セリエA ダイレクト・レポートBACK NUMBER
CL決勝直前、ユベントスに緊急事態!!
圧倒的悲観論とテベス&モラタの覚悟。
text by
弓削高志Takashi Yuge
photograph byAFLO
posted2015/06/05 16:30
2年前、プラティニ、バッジオ、デル・ピエーロが受け継いできた“優雅な”10番をテベスが引き継ぐことに動揺するファンも多かった。今、彼の背番号に疑問を挟む者は誰もいない。
ブッフォン「うちが勝てる確率は35%以下」
バルサの化け物じみた南米トリオを相手にするには、最低でもフィジカルコンディションが完調にある11人を揃えなければ話にならない。
決勝戦を前に、ユベンティーノの間では「このバルサ相手にキエッリーニ抜きでは0-4で負ける」、「いや、5失点もありうる」と悲観論が飛び交い始めた。彼らの脳裏には、MFネドベドを累積警告による出場停止処分で欠き、ミランに敗れた12年前のファイナルの苦い記憶がちらつく。

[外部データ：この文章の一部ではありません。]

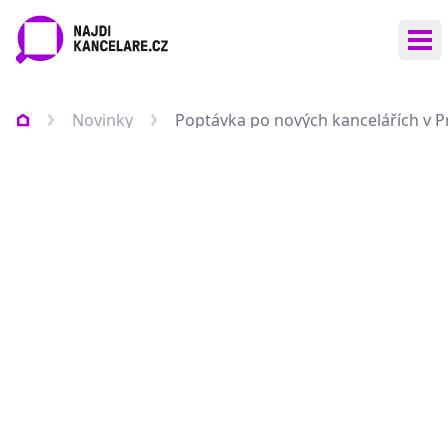
Ote
Novinky
Poptávka po nových kancelářích v Pr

「バルセロナはレアルより強い。うちが勝てる確率は35%以下だろう」
'03年大会決勝で敗れた悔しさを唯一知る主将ブッフォンも慎重だ。ベルリンへ発つ前日に、ユーベは絶体絶命のピンチに立たされた。
スクデットとコッパイタリアの2冠を前倒しで制したことで、アッレグリは比較的時間をかけて、ファイナルへの準備を進めることができた。
「この期に及んで、ビデオ研究に2時間も費やしたり、日に2度練習を重ねたりしても意味がない。肝要なのは、相手の選手の特徴を熟知しておくことだ。われわれにも得点するチャンスは必ず来る。その瞬間を逃さず、バルサを仕留めなければならない」
テベスの得点は1カ月止まっているが……。
ファイナル直前に陥った危機的状況に、奮起を期待されるのがFW陣だ。
エースFWテベスは、2-1で勝ったレアル・マドリーとの準決勝1stレグでのPK以来、1カ月も当たりが止まっている。シーズンを通してリードしてきたセリエA得点王レースでも、最後に失速してタイトルを獲り損ねた。
ただし、彼が持つゴールへの野性と“ビッグイヤー”への渇望は衰えていない。
2008年にマンチェスター・UでCLを獲ったとき、チームの主役は、あくまでFWルーニーとC・ロナウドだった。野獣テベスは、彼らの陰に追いやられた。
しかし、テベスはユーベで生まれ変わった。マルメとの今季開幕戦で約2000日ぶりにCLでゴールを挙げた後、自己ベストとなる大会7得点をマーク。ASモナコとの準々決勝2ndレグでは、試合直前に患った食中毒をおして強行フル出場し、セミファイナル進出の雄叫びを上げた。